* **Required actions**:
• 1. Render this sentence from the biotech session text below into Spanish: "He has managed through numerous equity and debt financings as well as M&A transactions."
• 2. In the biotech session text below, which physical venue is listed for Session 5?

* **Text block**:
####################
Session 5 – A New Paradigm in Biotech Innovation & Investment
Date: 22 July (Wednesday) 15:40 – 17:10 (GMT+8)
Venue: 701EF, 7F, TaiNEX2 / Online event platform
Todd Kaloudis is currently a Managing Director at Cobro Ventures, a private US-based investment firm that focuses on software and biotech. Cobro recently co-led the Series B financing for C4 Therapeutics and Series A financing for Regenacy Pharmaceuticals. Cobro previously led the Series A round for Frequency Therapeutics (2017), which went on to complete B, C, and IPO financings in 2019. Todd has broad functional experience in C-suite operator, advisor, and investment roles dating back to 1999. He has managed through numerous equity and debt financings as well as M&A transactions. Mr. Kaloudis studied at MIT as an undergraduate, where he was admitted to the Eta Kappa Nu Honors Society for Electrical Engineering & Computer Science.
####################
(Stored data entries)

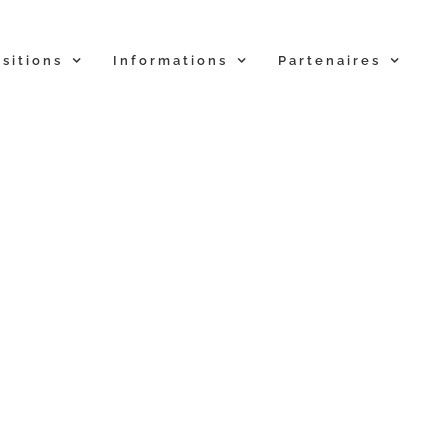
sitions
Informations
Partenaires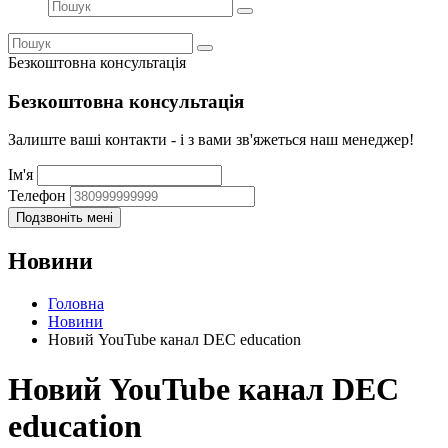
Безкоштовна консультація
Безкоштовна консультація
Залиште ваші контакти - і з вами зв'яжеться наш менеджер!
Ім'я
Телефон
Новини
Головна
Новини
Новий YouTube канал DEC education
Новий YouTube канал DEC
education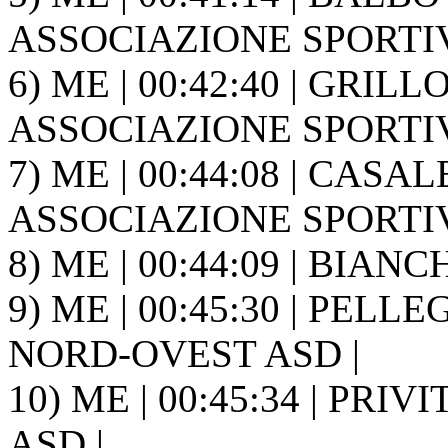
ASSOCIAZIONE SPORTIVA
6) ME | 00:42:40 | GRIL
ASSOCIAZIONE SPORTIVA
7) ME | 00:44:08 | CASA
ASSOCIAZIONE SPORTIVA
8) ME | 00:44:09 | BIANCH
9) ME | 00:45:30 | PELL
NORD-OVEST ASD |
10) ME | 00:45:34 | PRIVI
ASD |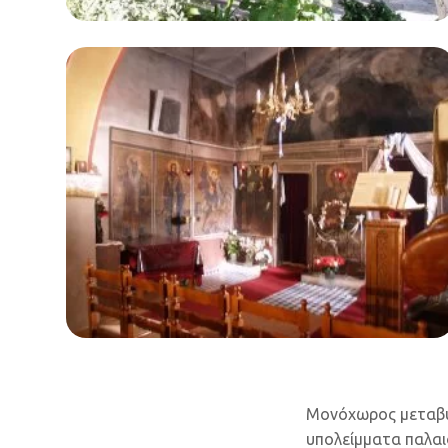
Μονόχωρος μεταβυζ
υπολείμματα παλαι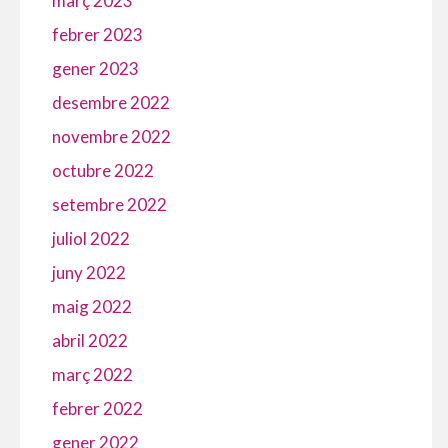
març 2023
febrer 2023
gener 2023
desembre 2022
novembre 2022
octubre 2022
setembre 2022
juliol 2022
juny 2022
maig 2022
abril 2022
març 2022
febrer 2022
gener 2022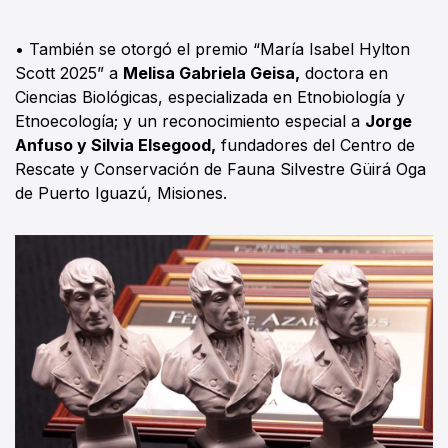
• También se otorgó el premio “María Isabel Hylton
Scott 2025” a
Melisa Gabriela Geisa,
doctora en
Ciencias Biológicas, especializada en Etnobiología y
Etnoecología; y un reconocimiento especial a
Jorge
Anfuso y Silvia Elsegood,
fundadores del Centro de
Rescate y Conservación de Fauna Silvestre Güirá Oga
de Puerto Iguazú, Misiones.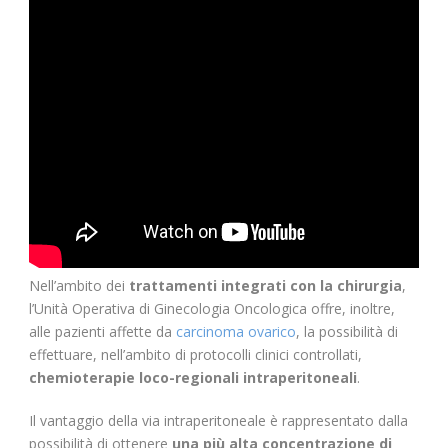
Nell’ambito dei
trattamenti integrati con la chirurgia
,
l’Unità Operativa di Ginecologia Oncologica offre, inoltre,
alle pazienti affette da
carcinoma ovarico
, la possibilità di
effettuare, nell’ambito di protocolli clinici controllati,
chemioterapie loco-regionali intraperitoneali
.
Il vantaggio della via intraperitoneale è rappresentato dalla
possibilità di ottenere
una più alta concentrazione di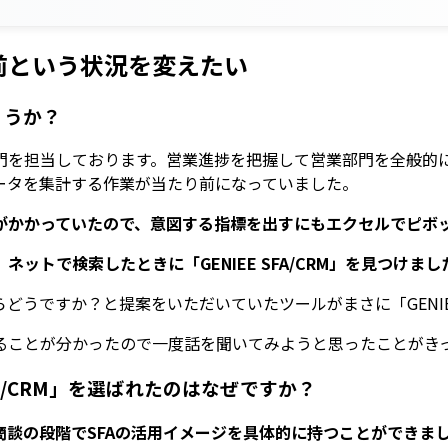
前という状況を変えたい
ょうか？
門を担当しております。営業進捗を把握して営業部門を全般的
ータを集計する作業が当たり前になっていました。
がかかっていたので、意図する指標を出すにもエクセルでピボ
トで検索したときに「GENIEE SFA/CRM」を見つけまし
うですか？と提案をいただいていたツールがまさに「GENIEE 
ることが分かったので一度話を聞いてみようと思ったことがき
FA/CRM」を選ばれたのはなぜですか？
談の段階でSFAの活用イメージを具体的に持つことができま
####################
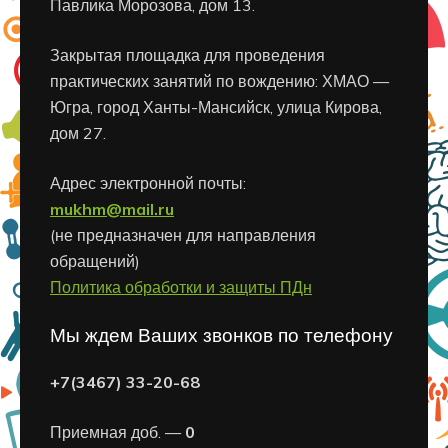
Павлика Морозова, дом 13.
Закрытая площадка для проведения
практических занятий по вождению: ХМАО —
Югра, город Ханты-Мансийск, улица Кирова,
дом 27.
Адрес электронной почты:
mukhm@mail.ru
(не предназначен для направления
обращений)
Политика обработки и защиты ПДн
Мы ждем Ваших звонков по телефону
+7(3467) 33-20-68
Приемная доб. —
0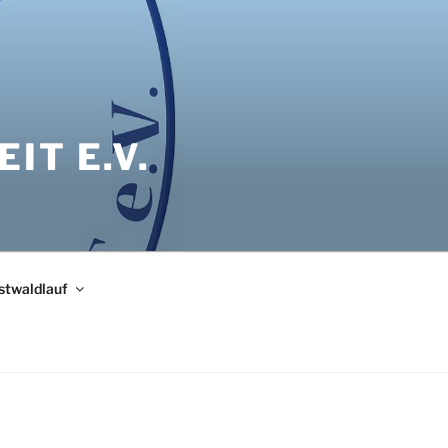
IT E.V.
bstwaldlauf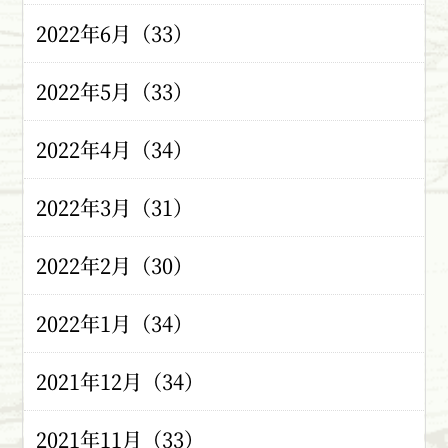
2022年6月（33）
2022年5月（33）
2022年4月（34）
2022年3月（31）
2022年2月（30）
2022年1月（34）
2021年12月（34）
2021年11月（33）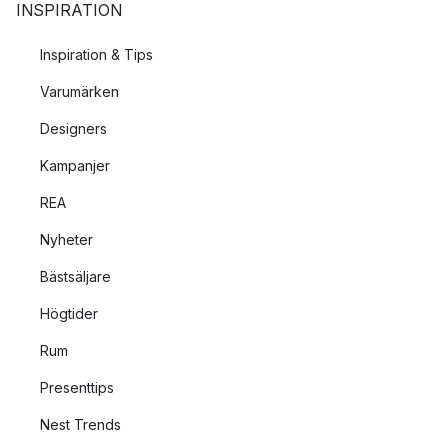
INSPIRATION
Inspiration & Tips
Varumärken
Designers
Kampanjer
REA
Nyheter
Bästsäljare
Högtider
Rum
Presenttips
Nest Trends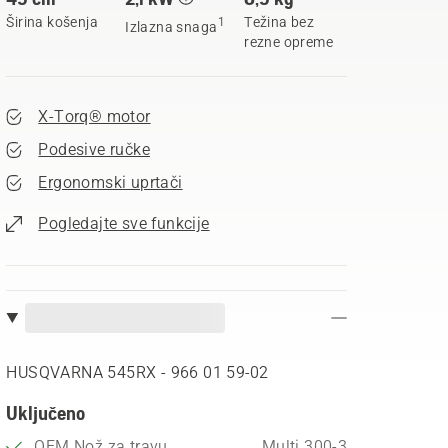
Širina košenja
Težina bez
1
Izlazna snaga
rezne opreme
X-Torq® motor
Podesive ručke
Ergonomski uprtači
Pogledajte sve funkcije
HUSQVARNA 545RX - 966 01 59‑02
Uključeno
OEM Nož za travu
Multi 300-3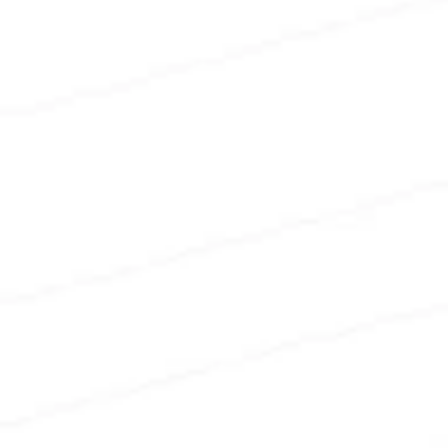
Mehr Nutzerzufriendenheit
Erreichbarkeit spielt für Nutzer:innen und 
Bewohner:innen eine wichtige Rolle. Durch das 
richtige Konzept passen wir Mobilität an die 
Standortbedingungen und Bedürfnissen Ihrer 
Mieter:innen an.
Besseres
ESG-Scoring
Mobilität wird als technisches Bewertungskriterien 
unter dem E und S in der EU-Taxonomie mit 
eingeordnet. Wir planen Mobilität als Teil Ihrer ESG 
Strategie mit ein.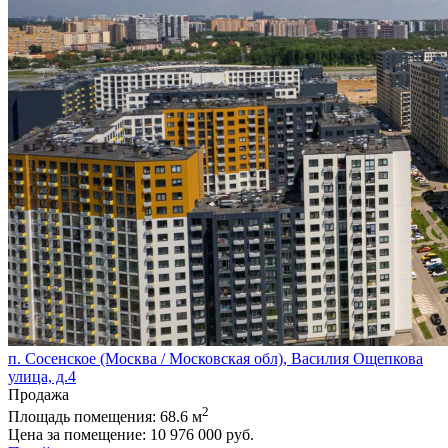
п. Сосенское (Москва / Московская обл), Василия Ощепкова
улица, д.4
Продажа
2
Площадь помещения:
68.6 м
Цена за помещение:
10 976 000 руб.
####################
* **Outputs in order**:
• 1. Ha gestionado numerosas financiaciones de capital y de deuda, así como transacciones de fusiones y adquisiciones.

• 2. 701EF, 7F, TaiNEX2.